*** Opening Records supplied ***

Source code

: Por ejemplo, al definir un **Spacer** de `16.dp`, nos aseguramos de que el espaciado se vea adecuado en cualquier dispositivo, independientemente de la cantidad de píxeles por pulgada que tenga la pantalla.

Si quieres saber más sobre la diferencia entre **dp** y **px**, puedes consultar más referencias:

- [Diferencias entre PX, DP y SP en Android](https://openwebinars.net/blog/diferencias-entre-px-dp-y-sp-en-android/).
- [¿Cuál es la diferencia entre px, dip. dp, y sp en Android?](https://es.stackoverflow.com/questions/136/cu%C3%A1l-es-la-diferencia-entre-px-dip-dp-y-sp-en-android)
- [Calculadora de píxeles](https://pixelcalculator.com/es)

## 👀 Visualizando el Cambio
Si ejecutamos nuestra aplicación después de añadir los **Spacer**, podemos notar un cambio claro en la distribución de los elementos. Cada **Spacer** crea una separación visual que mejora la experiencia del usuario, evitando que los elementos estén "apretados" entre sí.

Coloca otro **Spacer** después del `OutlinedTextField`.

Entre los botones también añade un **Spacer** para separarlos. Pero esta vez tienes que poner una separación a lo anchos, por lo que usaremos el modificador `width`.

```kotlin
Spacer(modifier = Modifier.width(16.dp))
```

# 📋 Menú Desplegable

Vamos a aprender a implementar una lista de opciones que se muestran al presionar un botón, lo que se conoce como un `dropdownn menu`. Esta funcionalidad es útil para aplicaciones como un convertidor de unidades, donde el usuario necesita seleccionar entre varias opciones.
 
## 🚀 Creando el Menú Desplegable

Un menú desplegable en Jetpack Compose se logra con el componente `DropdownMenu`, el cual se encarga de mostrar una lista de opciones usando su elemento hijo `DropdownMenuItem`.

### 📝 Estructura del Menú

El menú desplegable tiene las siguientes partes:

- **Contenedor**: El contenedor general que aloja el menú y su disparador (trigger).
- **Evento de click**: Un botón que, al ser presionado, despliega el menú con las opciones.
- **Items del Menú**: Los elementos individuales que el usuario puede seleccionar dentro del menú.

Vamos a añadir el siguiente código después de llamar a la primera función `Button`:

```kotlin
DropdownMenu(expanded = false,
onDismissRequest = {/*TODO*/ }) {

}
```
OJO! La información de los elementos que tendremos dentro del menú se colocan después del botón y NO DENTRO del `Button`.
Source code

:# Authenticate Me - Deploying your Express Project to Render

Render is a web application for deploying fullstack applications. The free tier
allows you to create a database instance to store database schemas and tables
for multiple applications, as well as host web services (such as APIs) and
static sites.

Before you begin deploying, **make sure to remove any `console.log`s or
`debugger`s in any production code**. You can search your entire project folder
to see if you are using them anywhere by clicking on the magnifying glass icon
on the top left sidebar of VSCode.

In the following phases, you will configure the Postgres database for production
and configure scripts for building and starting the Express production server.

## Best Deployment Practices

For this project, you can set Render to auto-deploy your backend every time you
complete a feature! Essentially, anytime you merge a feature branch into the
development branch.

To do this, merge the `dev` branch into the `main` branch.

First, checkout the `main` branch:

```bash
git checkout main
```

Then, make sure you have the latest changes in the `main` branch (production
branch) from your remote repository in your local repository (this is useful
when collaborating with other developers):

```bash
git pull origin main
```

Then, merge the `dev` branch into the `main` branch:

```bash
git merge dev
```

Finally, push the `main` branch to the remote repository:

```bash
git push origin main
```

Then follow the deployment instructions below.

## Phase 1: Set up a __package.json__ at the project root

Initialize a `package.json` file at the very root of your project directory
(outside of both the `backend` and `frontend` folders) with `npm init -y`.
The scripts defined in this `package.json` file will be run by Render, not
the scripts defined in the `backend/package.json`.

*** Closing Records supplied ***

What you should do
Only lines of the material that contain the word "opciones" belong in the answer; copy each one.

Output for this exercise
Vamos a aprender a implementar una lista de opciones que se muestran al presionar un botón, lo que se conoce como un `dropdownn menu`. Esta funcionalidad es útil para aplicaciones como un convertidor de unidades, donde el usuario necesita seleccionar entre varias opciones.
Un menú desplegable en Jetpack Compose se logra con el componente `DropdownMenu`, el cual se encarga de mostrar una lista de opciones usando su elemento hijo `DropdownMenuItem`.
- **Evento de click**: Un botón que, al ser presionado, despliega el menú con las opciones.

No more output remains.